# [Directions for this task]
Pick out each line of the records below that contains the string "label", and copy those lines in full.

# [Provided material]

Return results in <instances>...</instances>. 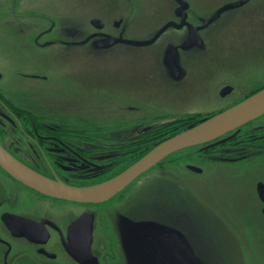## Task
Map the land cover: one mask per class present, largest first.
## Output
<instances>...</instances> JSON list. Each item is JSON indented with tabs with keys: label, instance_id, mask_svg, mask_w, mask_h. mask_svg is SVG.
<instances>
[{
	"label": "flooded vegetation",
	"instance_id": "flooded-vegetation-1",
	"mask_svg": "<svg viewBox=\"0 0 264 264\" xmlns=\"http://www.w3.org/2000/svg\"><path fill=\"white\" fill-rule=\"evenodd\" d=\"M57 1L95 2L108 4V8L73 18L74 26L65 31L60 12H52L55 8L48 5ZM234 1L239 0L223 3L212 15ZM151 4H157V9L147 20L161 18L162 22L158 21L150 34L131 37L130 14L147 13ZM211 16L194 11L191 0H0L3 40L13 32L29 35L32 42L28 45L33 50L70 45L104 50L124 45L146 47L171 35L164 57L172 84L177 91L185 88L178 97L185 92L192 93L191 97H205V103L173 111L123 95L82 91L80 80L66 84L72 91H65L54 87L48 74L27 72L23 78L32 82L31 90H6L0 85V143L13 157L47 178L69 186H91L118 176L164 139L262 90L264 59H257L264 56V46L257 44L249 46L258 58L242 60L215 57L219 54L215 43L205 69L196 71L195 78H187L185 58L205 47L204 31L215 21L193 36L188 24L202 25ZM170 22L184 26L171 24L152 44L129 42L149 40ZM242 61H259V70L243 69ZM4 78L0 71V83ZM61 94L65 96L60 98ZM161 114H179L163 138ZM179 160L186 163L182 165ZM177 164L201 175L211 166L235 167L238 172L251 165L264 169V114L216 139L171 153L102 202L43 193L0 165V264H127L118 239L121 227L115 230L111 208L124 203L135 184L147 179L152 170H168ZM194 167L202 168L201 173ZM255 190L264 214L263 180L255 182Z\"/></svg>",
	"mask_w": 264,
	"mask_h": 264
},
{
	"label": "rangeland",
	"instance_id": "rangeland-1",
	"mask_svg": "<svg viewBox=\"0 0 264 264\" xmlns=\"http://www.w3.org/2000/svg\"><path fill=\"white\" fill-rule=\"evenodd\" d=\"M227 1L230 0H191V3L194 11L206 17ZM157 4H151L154 8H149L147 13L130 14L128 31L131 37L150 34L158 21L162 22L161 18L147 20L148 16L151 19ZM48 5L55 8L52 12H60L65 31L74 26L73 18H83L91 10H101L103 6L108 8V4L95 2L57 1ZM142 11H145L144 7ZM6 33L4 36H8ZM13 33L6 40L0 35V71L5 76L0 85L6 86V90H31L32 82L23 75L44 72L51 76L54 87L65 91H72L66 88V84L80 80L78 84L82 91L123 95L148 105L166 106L173 111L205 103V97H191L192 93L185 92L178 97L185 88L177 91L172 84L164 57L165 44L171 35L146 47L124 45L104 50L70 45L38 51L30 48L32 40L29 35ZM204 35L205 47L200 52H190L183 62L188 69V79L195 78L196 71L205 69L215 43L219 44H216L219 54L215 57L258 58L249 45L264 46V0H252L226 11L204 31ZM66 37L74 38L67 34ZM260 58L264 59V56L257 60L262 61ZM242 64L243 69L251 71L260 67L259 61H242ZM178 115L168 117L161 114V138L171 131L168 126ZM179 161L182 165L186 163L185 160ZM205 170L204 175L193 174L186 168L183 170L180 164L170 166L168 170H152L147 179L135 184L124 203L111 208L115 230L124 216L163 221L187 233L195 250L208 264H264V214L255 190V182L264 181V169L251 165L243 172L225 166H211ZM118 239L123 251L122 238L118 236ZM122 260L124 262V256Z\"/></svg>",
	"mask_w": 264,
	"mask_h": 264
},
{
	"label": "water",
	"instance_id": "water-1",
	"mask_svg": "<svg viewBox=\"0 0 264 264\" xmlns=\"http://www.w3.org/2000/svg\"><path fill=\"white\" fill-rule=\"evenodd\" d=\"M248 1L239 0L224 4L202 25L188 24L192 36L216 21L224 12L241 7ZM171 24L175 23L170 22L149 40L129 42L139 45L152 44ZM176 26L183 27L184 24ZM262 114L264 88L234 106L163 140L118 176L91 186H69L62 181L47 178L13 157L1 143L0 165L17 179L43 193L80 202H102L113 197L137 176L171 153L216 139ZM194 168L201 171L200 168ZM122 219L119 225L123 227L122 230L120 228V237L127 264H208L195 250L187 233L179 227L157 220H136L128 216Z\"/></svg>",
	"mask_w": 264,
	"mask_h": 264
}]
</instances>
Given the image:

# [Exercise solution]
<instances>...</instances> JSON list. Each item is JSON indented with tabs with keys: label, instance_id, mask_svg, mask_w, mask_h. mask_svg is SVG.
	"label": "flooded vegetation",
	"label": "rangeland",
	"label": "water",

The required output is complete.